■ **WORK ITEM**: Set down each line of the material that follows exactly, and leave its pictures out.

■ **DATASET RECORDS**:
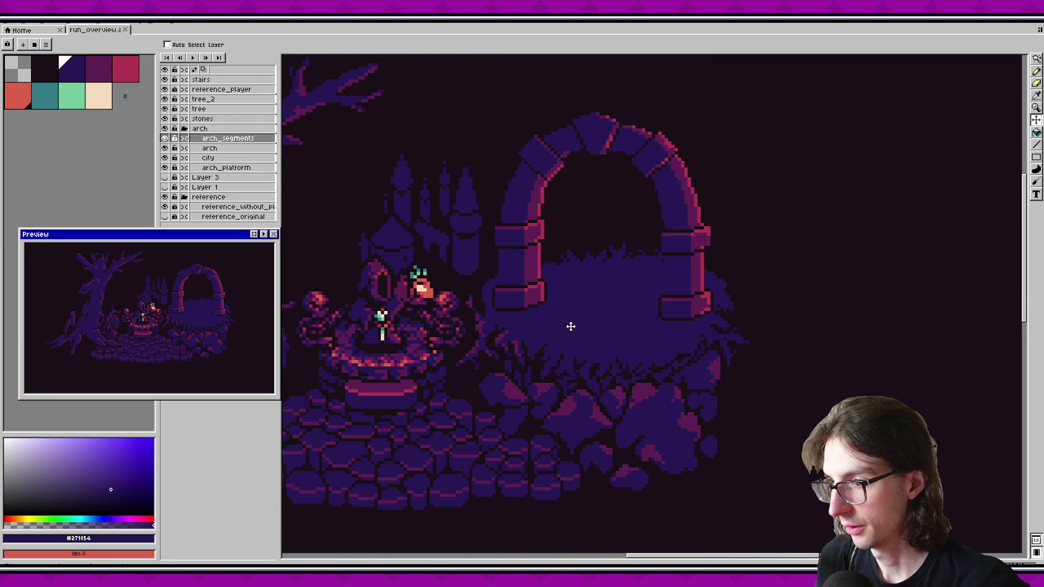
# Step: Pick purple #5e2052 and pencil purple pixels and a diagonal line along the grass edge
pyautogui.scroll(1, 501, 356)
pyautogui.keyDown('alt'); pyautogui.click(500, 354); pyautogui.keyUp('alt')
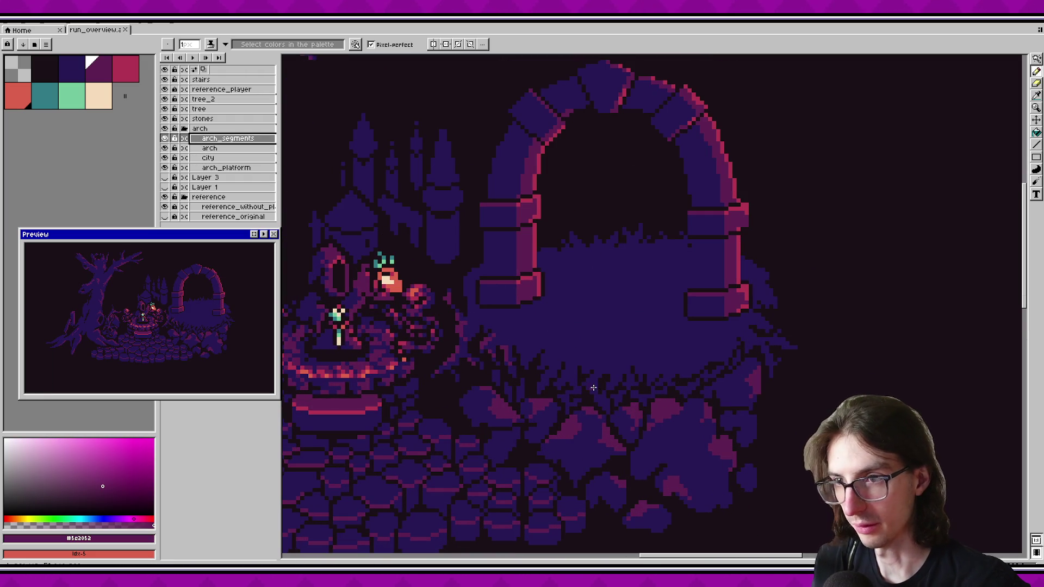
pyautogui.scroll(3, 491, 333)
pyautogui.click(510, 367)
pyautogui.click(493, 348)
pyautogui.moveTo(526, 336); pyautogui.dragTo(529, 322)
pyautogui.moveTo(513, 362); pyautogui.dragTo(552, 310)
# Step: Add pink pixels to the grass blades at the edge and save
pyautogui.scroll(-2, 566, 377)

■ **SOLUTION FOR THIS TASK**:
# Step: Pick purple #5e2052 and pencil purple pixels and a diagonal line along the grass edge
pyautogui.scroll(1, 501, 356)
pyautogui.keyDown('alt'); pyautogui.click(500, 354); pyautogui.keyUp('alt')
pyautogui.scroll(3, 491, 333)
pyautogui.click(510, 367)
pyautogui.click(493, 348)
pyautogui.moveTo(526, 336); pyautogui.dragTo(529, 322)
pyautogui.moveTo(513, 362); pyautogui.dragTo(552, 310)
# Step: Add pink pixels to the grass blades at the edge and save
pyautogui.scroll(-2, 566, 377)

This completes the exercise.